Some small business owners along the hub of Valencia Street have also organized against the bike lane. They say the pilot’s conversion of general parking spaces to a new kind of dual-use loading zone has decreased would-be customers visiting their shops. Many businesses on the corridor now sports signs in their front windows reading: “This bike lane is killing small businesses and our vibrant community.”

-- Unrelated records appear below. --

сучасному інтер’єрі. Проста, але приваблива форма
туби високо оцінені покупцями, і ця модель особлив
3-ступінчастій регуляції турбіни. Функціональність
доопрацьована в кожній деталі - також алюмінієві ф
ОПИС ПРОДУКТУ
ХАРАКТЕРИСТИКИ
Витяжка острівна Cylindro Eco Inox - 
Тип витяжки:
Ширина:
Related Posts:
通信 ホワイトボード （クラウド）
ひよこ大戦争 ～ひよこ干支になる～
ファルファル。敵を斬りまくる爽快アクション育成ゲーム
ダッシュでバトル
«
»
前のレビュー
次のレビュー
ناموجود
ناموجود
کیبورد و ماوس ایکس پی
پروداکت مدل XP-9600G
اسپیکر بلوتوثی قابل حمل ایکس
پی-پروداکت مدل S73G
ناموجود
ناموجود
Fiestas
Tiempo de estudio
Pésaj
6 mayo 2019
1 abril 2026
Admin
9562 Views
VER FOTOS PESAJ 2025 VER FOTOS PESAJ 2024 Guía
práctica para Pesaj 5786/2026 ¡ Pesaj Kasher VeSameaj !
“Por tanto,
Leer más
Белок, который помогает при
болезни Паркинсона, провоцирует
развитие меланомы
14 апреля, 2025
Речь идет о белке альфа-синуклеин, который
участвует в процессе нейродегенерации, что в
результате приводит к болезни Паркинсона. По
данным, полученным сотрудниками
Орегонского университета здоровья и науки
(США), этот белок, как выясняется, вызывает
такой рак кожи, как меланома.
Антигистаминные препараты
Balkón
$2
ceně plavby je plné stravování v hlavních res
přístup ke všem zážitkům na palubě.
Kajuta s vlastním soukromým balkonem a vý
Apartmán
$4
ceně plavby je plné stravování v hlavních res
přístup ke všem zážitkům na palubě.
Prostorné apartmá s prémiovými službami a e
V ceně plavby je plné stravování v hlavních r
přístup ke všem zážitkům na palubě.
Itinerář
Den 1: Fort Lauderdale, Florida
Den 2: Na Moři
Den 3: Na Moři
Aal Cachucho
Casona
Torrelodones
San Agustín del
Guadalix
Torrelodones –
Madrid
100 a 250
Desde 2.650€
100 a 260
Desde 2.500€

“If the goal was to systematically destroy the livelihood of the Valencia corridor, then it has been a complete success for the SFMTA,” said Kevin Ortiz, co-president of the San Francisco Latinx Democratic Club. “Any new design must be carefully vetted with community and business stakeholders, not in the top-down approach SFMTA usually approaches these ‘pilot’ projects with.”

From the beginning, SFMTA officials have been adamant that they would rip up the pilot project and implement a new design if the current pilot was not working. Tumlin said the agency is currently in conversations with merchants and other stakeholders on the corridor to figure out potential next steps.

“We’re getting the sense that there is a lot of interest in pivoting to a side-running protected bike lane,” Tumlin said.

This could mean a change to the current center-running bike lane that would preserve restaurant parklets — mirroring a design on Telegraph Avenue in Oakland and in Manhattan. In this kind of design, the bike lane hugs the sidewalk on one side, and parklets and parking for cars are on the other side, thereby protecting cyclists from moving traffic.

However, any significant change to the street would require an SFMTA Board of Directors vote and around seven months of planning and construction. For now, the agency is asking the public to be patient with the new design.

SFMTA staff will present their findings Tuesday to its Board of Directors, and there will be public comment.